For Australians living with chronic hepatitis C, the listing of several new antiviral medicines on the Pharmaceutical Benefits Scheme (PBS) is an important step forward.1,2,3
These newer medicines work well, are easier to take, and are better tolerated than older treatments for hepatitis C virus (HCV).2 As well, a PBS listing means the medicines are subsidised, so more Australians can afford treatment.
About hepatitis C
Hepatitis C is a blood-borne virus that causes liver infection and inflammation. The illness can vary from being mild and acute, to serious and chronic. Serious diseases like liver cirrhosis or liver cancer often develop if people are infected for a long time and do not receive treatment. A vaccine cannot prevent hepatitis C.
A major advance in treatment
Antiviral medicines treat infections caused by viruses. Treating HCV reduces the risk of liver scarring (fibrosis) or worsening existing liver disease.4
Use of antiviral treatments for hepatitis C infection in Australia has been low.2 Reasons for this included unpleasant medicine side effects (ie, flu-like symptoms, anaemia, rash, and cough), needing to inject a medicine (called interferon), treatment lasting a long time (24–48 weeks) and low cure rates.5
More recently, new direct-acting antiviral (DAA) medicines have been developed. These medicines:
- can be used by more people with HCV
- often do not need interferon to be injected as well
- involve fewer tablets
- have high ‘cure’ rates
- have shorter treatment duration (8–24 weeks).1,2
All people with HCV should consider antiviral therapy. Most people who start treatment will be cured. This means they will have undetectable levels of the hepatitis C virus in their blood 3 months after treatment has finished.1,2
Managing side effects and interactions
Like all medicines, these new HCV antivirals can cause side effects, including fatigue, headache and nausea.2 People thinking about taking these medicines should talk with their doctor or pharmacist about how to manage side effects if they happen.
People treated with an antiviral medicine can reduce the chance of medicine interactions occurring by keeping an up-to-date medicine list and bringing it to their appointments.
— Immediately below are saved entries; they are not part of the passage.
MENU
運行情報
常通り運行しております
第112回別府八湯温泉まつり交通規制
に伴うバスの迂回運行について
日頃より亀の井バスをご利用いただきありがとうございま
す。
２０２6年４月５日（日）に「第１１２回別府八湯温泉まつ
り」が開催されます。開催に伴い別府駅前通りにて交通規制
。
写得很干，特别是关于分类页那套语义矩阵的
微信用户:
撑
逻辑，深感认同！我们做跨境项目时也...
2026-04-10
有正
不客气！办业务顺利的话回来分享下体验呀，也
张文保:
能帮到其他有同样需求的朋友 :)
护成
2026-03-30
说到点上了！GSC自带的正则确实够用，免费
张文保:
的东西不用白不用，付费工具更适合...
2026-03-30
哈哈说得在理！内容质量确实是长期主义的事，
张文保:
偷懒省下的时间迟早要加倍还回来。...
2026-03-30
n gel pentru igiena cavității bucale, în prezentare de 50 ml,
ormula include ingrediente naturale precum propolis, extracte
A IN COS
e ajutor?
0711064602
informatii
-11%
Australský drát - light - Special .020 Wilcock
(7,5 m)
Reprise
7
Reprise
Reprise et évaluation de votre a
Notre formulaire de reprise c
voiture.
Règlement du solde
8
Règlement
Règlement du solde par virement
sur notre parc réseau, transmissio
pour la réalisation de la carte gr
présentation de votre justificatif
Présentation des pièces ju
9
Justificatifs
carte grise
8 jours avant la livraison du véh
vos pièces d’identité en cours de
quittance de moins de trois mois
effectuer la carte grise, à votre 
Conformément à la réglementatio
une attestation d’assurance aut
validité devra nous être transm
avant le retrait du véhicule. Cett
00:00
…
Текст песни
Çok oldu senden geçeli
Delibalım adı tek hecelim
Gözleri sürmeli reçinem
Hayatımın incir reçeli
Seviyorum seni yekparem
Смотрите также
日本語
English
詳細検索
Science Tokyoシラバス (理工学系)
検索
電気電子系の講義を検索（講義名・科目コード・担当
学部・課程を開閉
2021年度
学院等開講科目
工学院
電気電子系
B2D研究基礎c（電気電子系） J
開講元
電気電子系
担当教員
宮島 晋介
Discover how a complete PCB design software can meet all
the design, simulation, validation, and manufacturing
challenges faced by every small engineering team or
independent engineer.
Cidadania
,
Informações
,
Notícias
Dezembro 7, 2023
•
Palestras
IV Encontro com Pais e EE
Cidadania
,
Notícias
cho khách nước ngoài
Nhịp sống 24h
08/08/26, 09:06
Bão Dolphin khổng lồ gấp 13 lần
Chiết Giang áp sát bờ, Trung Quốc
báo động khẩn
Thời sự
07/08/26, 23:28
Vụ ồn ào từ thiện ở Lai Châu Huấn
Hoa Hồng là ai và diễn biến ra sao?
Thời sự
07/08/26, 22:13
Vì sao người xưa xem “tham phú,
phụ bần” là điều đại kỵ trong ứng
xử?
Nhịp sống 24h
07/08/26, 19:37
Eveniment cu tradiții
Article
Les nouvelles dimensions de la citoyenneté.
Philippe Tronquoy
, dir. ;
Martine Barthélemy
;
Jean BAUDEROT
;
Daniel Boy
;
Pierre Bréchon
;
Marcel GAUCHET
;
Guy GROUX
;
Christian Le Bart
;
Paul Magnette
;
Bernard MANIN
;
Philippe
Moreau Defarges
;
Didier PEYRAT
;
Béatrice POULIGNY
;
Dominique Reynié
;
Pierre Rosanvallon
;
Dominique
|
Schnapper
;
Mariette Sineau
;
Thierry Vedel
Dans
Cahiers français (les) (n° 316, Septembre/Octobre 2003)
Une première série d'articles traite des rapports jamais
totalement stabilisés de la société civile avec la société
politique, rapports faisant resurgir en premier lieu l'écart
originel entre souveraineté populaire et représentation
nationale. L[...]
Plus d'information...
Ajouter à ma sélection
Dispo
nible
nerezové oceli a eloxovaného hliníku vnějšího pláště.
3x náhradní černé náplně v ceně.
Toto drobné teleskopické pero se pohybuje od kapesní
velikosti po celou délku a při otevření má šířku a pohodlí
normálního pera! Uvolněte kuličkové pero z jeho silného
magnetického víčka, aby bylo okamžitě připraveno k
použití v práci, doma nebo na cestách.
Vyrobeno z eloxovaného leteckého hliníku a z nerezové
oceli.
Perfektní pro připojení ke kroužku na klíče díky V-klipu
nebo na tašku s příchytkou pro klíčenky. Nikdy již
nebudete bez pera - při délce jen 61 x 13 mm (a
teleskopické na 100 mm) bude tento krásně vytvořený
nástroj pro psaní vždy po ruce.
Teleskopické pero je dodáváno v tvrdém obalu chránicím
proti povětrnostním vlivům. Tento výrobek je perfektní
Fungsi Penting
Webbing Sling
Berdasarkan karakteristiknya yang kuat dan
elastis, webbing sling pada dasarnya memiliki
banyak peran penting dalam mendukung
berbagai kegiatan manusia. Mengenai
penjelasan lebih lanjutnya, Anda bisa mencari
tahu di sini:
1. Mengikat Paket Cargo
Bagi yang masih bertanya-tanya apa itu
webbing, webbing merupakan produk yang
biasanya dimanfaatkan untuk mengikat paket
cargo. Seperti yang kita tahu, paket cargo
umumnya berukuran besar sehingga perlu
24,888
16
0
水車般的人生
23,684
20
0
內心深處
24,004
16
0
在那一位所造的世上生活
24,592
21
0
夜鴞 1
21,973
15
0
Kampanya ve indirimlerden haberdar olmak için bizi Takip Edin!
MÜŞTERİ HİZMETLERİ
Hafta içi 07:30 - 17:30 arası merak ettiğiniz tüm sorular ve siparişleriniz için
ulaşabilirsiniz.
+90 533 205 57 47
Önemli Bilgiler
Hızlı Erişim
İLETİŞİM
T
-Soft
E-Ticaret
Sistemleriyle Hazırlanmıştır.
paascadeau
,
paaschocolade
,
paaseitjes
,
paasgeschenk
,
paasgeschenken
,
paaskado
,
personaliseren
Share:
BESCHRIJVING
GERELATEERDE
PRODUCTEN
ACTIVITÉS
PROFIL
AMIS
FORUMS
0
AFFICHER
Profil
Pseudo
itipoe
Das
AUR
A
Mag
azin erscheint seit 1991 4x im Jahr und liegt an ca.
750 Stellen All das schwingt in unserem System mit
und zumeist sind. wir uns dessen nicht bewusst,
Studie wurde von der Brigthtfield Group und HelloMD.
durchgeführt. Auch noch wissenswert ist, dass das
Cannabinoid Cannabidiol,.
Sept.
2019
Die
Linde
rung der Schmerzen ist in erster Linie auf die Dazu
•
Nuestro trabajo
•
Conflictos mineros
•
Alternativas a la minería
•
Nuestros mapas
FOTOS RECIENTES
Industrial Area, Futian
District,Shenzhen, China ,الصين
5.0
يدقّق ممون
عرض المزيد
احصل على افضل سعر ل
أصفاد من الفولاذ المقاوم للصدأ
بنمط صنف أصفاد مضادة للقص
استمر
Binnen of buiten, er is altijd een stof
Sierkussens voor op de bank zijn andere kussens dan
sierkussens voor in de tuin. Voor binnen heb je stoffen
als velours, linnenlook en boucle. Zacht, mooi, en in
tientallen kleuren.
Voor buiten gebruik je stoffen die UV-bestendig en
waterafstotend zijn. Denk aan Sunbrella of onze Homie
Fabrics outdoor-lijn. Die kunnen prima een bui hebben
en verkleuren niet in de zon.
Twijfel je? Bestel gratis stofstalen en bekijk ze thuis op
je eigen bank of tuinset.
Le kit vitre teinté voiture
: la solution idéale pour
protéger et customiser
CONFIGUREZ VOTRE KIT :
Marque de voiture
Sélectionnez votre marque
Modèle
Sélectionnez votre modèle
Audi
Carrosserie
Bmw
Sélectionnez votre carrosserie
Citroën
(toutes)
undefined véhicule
The medicines list should include information about all prescription and non-prescription medicines being taken, as well as any herbal preparations, vitamins and supplements.
Who can receive the new treatments?
The new PBS-listed antiviral medicines are available to anyone aged 18 and over with chronic hepatitis C, but certain medicines are more suitable for particular patients.
There are six main strains (genotypes) of HCV, and each strain can also have subtypes. In Australia, 90% of people with hepatitis C are infected with genotypes 1a, 1b or 3a.5
Identifying the genotype involved in each hepatitis C infection helps to determine the most suitable medicine for the infected individual. Other factors that can influence treatment options2 include:
- presence of liver cirrhosis
- presence of other health conditions
- whether the person has been treated for hepatitis C infection before.
Currently interferon-free treatment options are only available for HCV genotypes 1, 2 and 3.2 People with genotypes 4, 5 and 6 need to take a newer DAA medicine alongside an interferon and another antiviral agent called ribavirin.
Improving access to new medicines
Listing these prescription medicines on the PBS makes them affordable for more people with chronic hepatitis C, which should help to increase uptake. Normal PBS co-payment for a prescription of these medicines is currently $6.20 for concessional patients and $38.30 for general patients. Without this government subsidy, these medicines would be too expensive for most Australians.
The PBS listings also aim to improve the way people access these medicines and receive support during treatment.1,2 The new medicines can be prescribed by GPs in consultation with a specialist, not just by specialists alone. This increases the number of prescribers in the community.1,2
Approved pharmacies stock and dispense these hepatitis C medicines. People being treated for HCV should discuss their needs with their pharmacist before they start their medicines.
- NPS Medicinewise. Outmanoeuvring hepatitis C. NPS RADAR April 2016 (accessed 15 July 2016).
- Hepatitis C Virus Infection Consensus Statement Working Group. Australian recommendations for the management of hepatitis C virus infection: a consensus statement 2016. Melbourne: Gastroenterological Society of Australia, 2016. [Online] (accessed 1 March 2016).
- Hajarizadeh B, Grebely J, McManus H, et al. Chronic hepatitis C burden and treatment uptake in Australia: updated figures at the beginning of a new era [abstract]. HEP DART 2015: Frontiers in Drug Development for Viral Hepatitis. Global Antiviral Journal 2015; 11 Suppl 3:85-86.
- Gastrointestinal Expert Group. Gastrointestinal version 5. eTG complete. Melbourne: Therapeutic Guidelines Limited, 2011. [eTG online] (accessed 21 January 2016).
- Bowden DS, Berzsenyi MD. Chronic hepatitis C virus infection: genotyping and its clinical role. Future Microbiol 2006; 1 (1): 103-112. [PubMed].